Europoseł PiS Zbigniew Kuźmiuk powiedział, że francuska oferta budowy elektrowni atomowej w Polsce była najsłabsza i najbardziej ogólna. W Polskim Radiu 24 polityk był pytany o powody, dla których rząd dotychczas nie zdecydował się na współpracę z Francją przy budowie elektrowni jądrowej.
Zbigniew Kuźmiuk wskazywał, że problemem było między innymi finansowanie inwestycji.

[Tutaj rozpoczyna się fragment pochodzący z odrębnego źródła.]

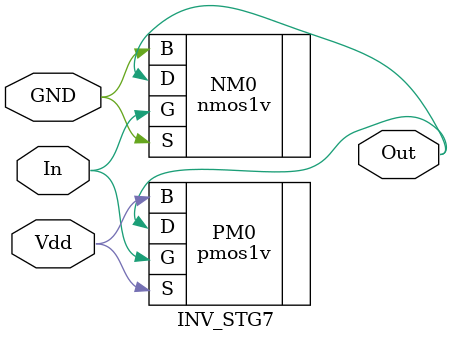
<source format=v>

module INV_STG7 (
GND,Vdd,In,Out );
input  GND;
input  Vdd;
input  In;
output  Out;
wire Vdd;
wire In;
wire GND;
wire Out;

nmos1v    
 NM0  ( .S( GND ), .G( In ), .B( GND ), .D( Out ) );

pmos1v    
 PM0  ( .S( Vdd ), .G( In ), .B( Vdd ), .D( Out ) );

endmodule


</source>
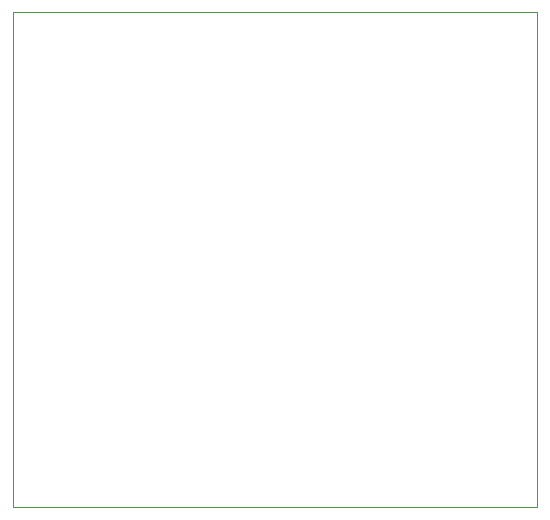
<source format=gbp>
G75*
%MOIN*%
%OFA0B0*%
%FSLAX25Y25*%
%IPPOS*%
%LPD*%
%AMOC8*
5,1,8,0,0,1.08239X$1,22.5*
%
%ADD10C,0.00100*%
D10*
X0001500Y0003000D02*
X0176000Y0003000D01*
X0176000Y0168000D01*
X0001500Y0168000D01*
X0001500Y0003000D01*
M02*

</source>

„W ofercie francuskiej ta sprawa jest pokazana najsłabiej. Mówiąc inaczej, Francuzi chętnie by zbudowali nam elektrownię atomową, ale pod warunkiem, że my wyłożymy na to pieniądze”
– powiedział.
Zaznaczył jednocześnie, że projekty atomowe są bardzo drogie i zwracają się w bardzo długim okresie, dlatego – tłumaczył europoseł Kuźmiuk – trudno wybrać ofertę, w której podmiot oferujący technologię nie gwarantuje swojego wkładu finansowego.

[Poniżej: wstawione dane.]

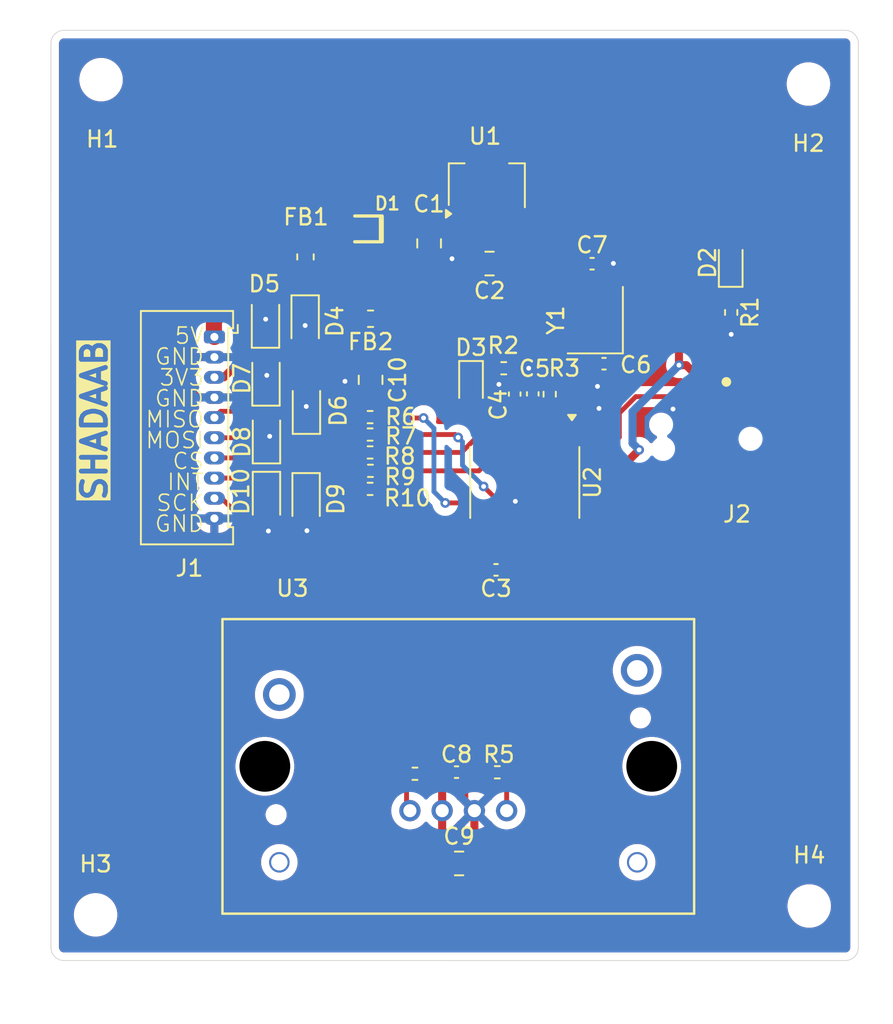
<source format=kicad_pcb>
(kicad_pcb
	(version 20241229)
	(generator "pcbnew")
	(generator_version "9.0")
	(general
		(thickness 1.6)
		(legacy_teardrops no)
	)
	(paper "A4")
	(title_block
		(title "SHADAAB")
		(date "20:06:2025")
	)
	(layers
		(0 "F.Cu" signal)
		(2 "B.Cu" signal)
		(9 "F.Adhes" user "F.Adhesive")
		(11 "B.Adhes" user "B.Adhesive")
		(13 "F.Paste" user)
		(15 "B.Paste" user)
		(5 "F.SilkS" user "F.Silkscreen")
		(7 "B.SilkS" user "B.Silkscreen")
		(1 "F.Mask" user)
		(3 "B.Mask" user)
		(17 "Dwgs.User" user "User.Drawings")
		(19 "Cmts.User" user "User.Comments")
		(21 "Eco1.User" user "User.Eco1")
		(23 "Eco2.User" user "User.Eco2")
		(25 "Edge.Cuts" user)
		(27 "Margin" user)
		(31 "F.CrtYd" user "F.Courtyard")
		(29 "B.CrtYd" user "B.Courtyard")
		(35 "F.Fab" user)
		(33 "B.Fab" user)
		(39 "User.1" user)
		(41 "User.2" user)
		(43 "User.3" user)
		(45 "User.4" user)
	)
	(setup
		(pad_to_mask_clearance 0)
		(allow_soldermask_bridges_in_footprints no)
		(tenting front back)
		(pcbplotparams
			(layerselection 0x00000000_00000000_55555555_5755f5ff)
			(plot_on_all_layers_selection 0x00000000_00000000_00000000_00000000)
			(disableapertmacros no)
			(usegerberextensions no)
			(usegerberattributes yes)
			(usegerberadvancedattributes yes)
			(creategerberjobfile yes)
			(dashed_line_dash_ratio 12.000000)
			(dashed_line_gap_ratio 3.000000)
			(svgprecision 4)
			(plotframeref no)
			(mode 1)
			(useauxorigin no)
			(hpglpennumber 1)
			(hpglpenspeed 20)
			(hpglpendiameter 15.000000)
			(pdf_front_fp_property_popups yes)
			(pdf_back_fp_property_popups yes)
			(pdf_metadata yes)
			(pdf_single_document no)
			(dxfpolygonmode yes)
			(dxfimperialunits yes)
			(dxfusepcbnewfont yes)
			(psnegative no)
			(psa4output no)
			(plot_black_and_white yes)
			(sketchpadsonfab no)
			(plotpadnumbers no)
			(hidednponfab no)
			(sketchdnponfab yes)
			(crossoutdnponfab yes)
			(subtractmaskfromsilk no)
			(outputformat 1)
			(mirror no)
			(drillshape 0)
			(scaleselection 1)
			(outputdirectory "Manufacture/GERBER/")
		)
	)
	(net 0 "")
	(net 1 "GND")
	(net 2 "+3V3")
	(net 3 "/NRST")
	(net 4 "Net-(U2-PF0)")
	(net 5 "Net-(C7-Pad1)")
	(net 6 "+5V")
	(net 7 "Net-(D2-K)")
	(net 8 "Net-(D3-K)")
	(net 9 "Net-(D3-A)")
	(net 10 "unconnected-(J2-SWO-Pad6)")
	(net 11 "/SWCLK")
	(net 12 "/SWDIO")
	(net 13 "Net-(U2-PF1)")
	(net 14 "/I2C1_SCL")
	(net 15 "/I2C1_SDA")
	(net 16 "/SPI1_MISO")
	(net 17 "/SPI1_MOSI")
	(net 18 "/SPI1_NSS")
	(net 19 "/PA3_GPIO_OUT")
	(net 20 "/SPI1_SCK")
	(net 21 "unconnected-(U2-PB1-Pad14)")
	(net 22 "unconnected-(U2-PA0-Pad6)")
	(net 23 "unconnected-(U2-PA2-Pad8)")
	(net 24 "/+5V_IN")
	(net 25 "/+3V3_OUT")
	(net 26 "/DATA_READY")
	(net 27 "Net-(U1-VIN)")
	(footprint "MountingHole:MountingHole_2.2mm_M2" (layer "F.Cu") (at 166.82 45.06))
	(footprint "Capacitor_SMD:C_0402_1005Metric" (layer "F.Cu") (at 193.6 64.54 90))
	(footprint "Resistor_SMD:R_0402_1005Metric" (layer "F.Cu") (at 191.4 88))
	(footprint "Capacitor_SMD:C_0402_1005Metric" (layer "F.Cu") (at 197.28 56.47))
	(footprint "Inductor_SMD:L_0603_1608Metric" (layer "F.Cu") (at 179.5 56.0475 -90))
	(footprint "Diode_SMD:D_SOD-323" (layer "F.Cu") (at 177.05 63.66 90))
	(footprint "Capacitor_SMD:C_0402_1005Metric" (layer "F.Cu") (at 191.32 75.45 180))
	(footprint "Capacitor_SMD:C_0805_2012Metric" (layer "F.Cu") (at 189.03 93.65))
	(footprint "Package_SO:TSSOP-20_4.4x6.5mm_P0.65mm" (layer "F.Cu") (at 193.105 70.0325 -90))
	(footprint "Package_TO_SOT_SMD:SOT-89-3" (layer "F.Cu") (at 190.75 51.6075 90))
	(footprint "B5819W:SOD123FL" (layer "F.Cu") (at 183.405 54.31 180))
	(footprint "Resistor_SMD:R_0402_1005Metric" (layer "F.Cu") (at 183.51 68.17 180))
	(footprint "Diode_SMD:D_SOD-323" (layer "F.Cu") (at 177.08 70.98 -90))
	(footprint "MountingHole:MountingHole_2.2mm_M2" (layer "F.Cu") (at 210.75 96.29))
	(footprint "Resistor_SMD:R_0402_1005Metric" (layer "F.Cu") (at 183.51 65.98 180))
	(footprint "Resistor_SMD:R_0402_1005Metric" (layer "F.Cu") (at 183.53 69.31 180))
	(footprint "Resistor_SMD:R_0402_1005Metric" (layer "F.Cu") (at 194.65 64.56 90))
	(footprint "Capacitor_SMD:C_0402_1005Metric" (layer "F.Cu") (at 198.02 62.67 180))
	(footprint "Resistor_SMD:R_0402_1005Metric" (layer "F.Cu") (at 186.29 88.09 180))
	(footprint "Capacitor_SMD:C_0805_2012Metric" (layer "F.Cu") (at 183.54 63.67 -90))
	(footprint "MountingHole:MountingHole_2.2mm_M2" (layer "F.Cu") (at 166.48 96.84))
	(footprint "Diode_SMD:D_SOD-323" (layer "F.Cu") (at 179.54 71.06 -90))
	(footprint "LED_SMD:LED_0603_1608Metric" (layer "F.Cu") (at 205.88 56.4175 90))
	(footprint "Diode_SMD:D_SOD-323" (layer "F.Cu") (at 179.56 65.41 90))
	(footprint "Resistor_SMD:R_0402_1005Metric" (layer "F.Cu") (at 183.51 70.43 180))
	(footprint "CustomFootprints:SDP81x_SEN" (layer "F.Cu") (at 185.979999 90.38))
	(footprint "Diode_SMD:D_SOD-323" (layer "F.Cu") (at 177.02 60.07 90))
	(footprint "Capacitor_SMD:C_0402_1005Metric" (layer "F.Cu") (at 192.48 64.55 90))
	(footprint "Diode_SMD:D_SOD-323" (layer "F.Cu") (at 179.48 60.04 -90))
	(footprint "Resistor_SMD:R_0402_1005Metric" (layer "F.Cu") (at 191.8 62.95 180))
	(footprint "MountingHole:MountingHole_2.2mm_M2" (layer "F.Cu") (at 210.7 45.33))
	(footprint "Capacitor_SMD:C_0805_2012Metric" (layer "F.Cu") (at 187.17 55.21 -90))
	(footprint "Capacitor_SMD:C_0402_1005Metric" (layer "F.Cu") (at 188.87 87.99))
	(footprint "Resistor_SMD:R_0402_1005Metric" (layer "F.Cu") (at 183.51 67.06 180))
	(footprint "Resistor_SMD:R_0402_1005Metric" (layer "F.Cu") (at 205.91 59.49 -90))
	(footprint "Diode_SMD:D_SOD-323" (layer "F.Cu") (at 177.08 67.24 90))
	(footprint "LED_SMD:LED_0603_1608Metric" (layer "F.Cu") (at 189.77 63.9875 -90))
	(footprint "Connector_Molex:Molex_PicoBlade_53048-1010_1x10_P1.25mm_Horizontal" (layer "F.Cu") (at 173.85 61.01 -90))
	(footprint "Inductor_SMD:L_0603_1608Metric" (layer "F.Cu") (at 183.5375 59.88 180))
	(footprint "TC2030-IDC-NL:TAG_TC2030-IDC-NL" (layer "F.Cu") (at 204.36 67.546 180))
	(footprint "Crystal:Crystal_SMD_3225-4Pin_3.2x2.5mm"
		(layer "F.Cu")
		(uuid "fd5e13e6-0092-492a-9afb-505b7437fc29")
		(at 197.48 59.97 90)
		(descr "SMD3225/4, Crystal, 3.2x2.5mm package, SMD, generated with kicad-footprint-generator make_crystal.py, http://www.txccrystal.com/images/pdf/7m-accuracy.pdf")
		(property "Reference" "Y1"
			(at 0 -2.45 90)
			(layer "F.SilkS")
			(uuid "ad26eff2-ebfb-4484-a9b1-6fe87476393b")
			(effects
				(font
					(size 1 1)
					(thickness 0.15)
				)
			)
		)
		(property "Value" "16MHz"
			(at 0 2.45 90)
			(layer "F.Fab")
			(uuid "689e3fad-fa52-462c-ac3c-82d7daed5d3f")
			(effects
				(font
					(size 1 1)
					(thickness 0.15)
				)
			)
		)
		(property "Datasheet" ""
			(at 0 0 90)
			(layer "F.Fab")
			(hide yes)
			(uuid "61fa0665-fa9e-42a1-b021-01d05161cc6f")
			(effects
				(font
					(size 1.27 1.27)
					(thickness 0.15)
				)
			)
		)
		(property "Description" ""
			(at 0 0 90)
			(layer "F.Fab")
			(hide yes)
			(uuid "d5237572-7bb6-4a14-8461-5d88ef4665bd")
			(effects
				(font
					(size 1.27 1.27)
					(thickness 0.15)
				)
			)
		)
		(property "LCSC Part #" "C13738"
			(at 0 0 90)
			(unlocked yes)
			(layer "F.Fa
... [223624 chars truncated]
</source>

W zeszłym tygodniu rząd zatwierdził uchwałę w sprawie budowy w Polsce elektrowni atomowej w lokalizacji Lubiatowo-Kopalino na Pomorzu. Elektrownia ma powstać przy współpracy z amerykańską firmą Westinghouse. Drugi obiekt, w wielkopolskim Pątnowie, ma wybudować firma z Korei Południowej. Polska i Korea podpisały list intencyjny w tej sprawie.
W sumie rząd planuje wybudować w Polsce sześć reaktorów jądrowych w trzech elektrowniach. Według doniesień medialnych, w grze o atom w Polsce pozostaje nadal francuski koncern państwowy EDF.
O współpracy w zakresie energetyki atomowej ma rozmawiać dziś w Paryżu szef polskiej dyplomacji Zbigniew Rau. W stolicy Francji polski minister spotka się ze swą francuską odpowiedniczką Catherine Colonną.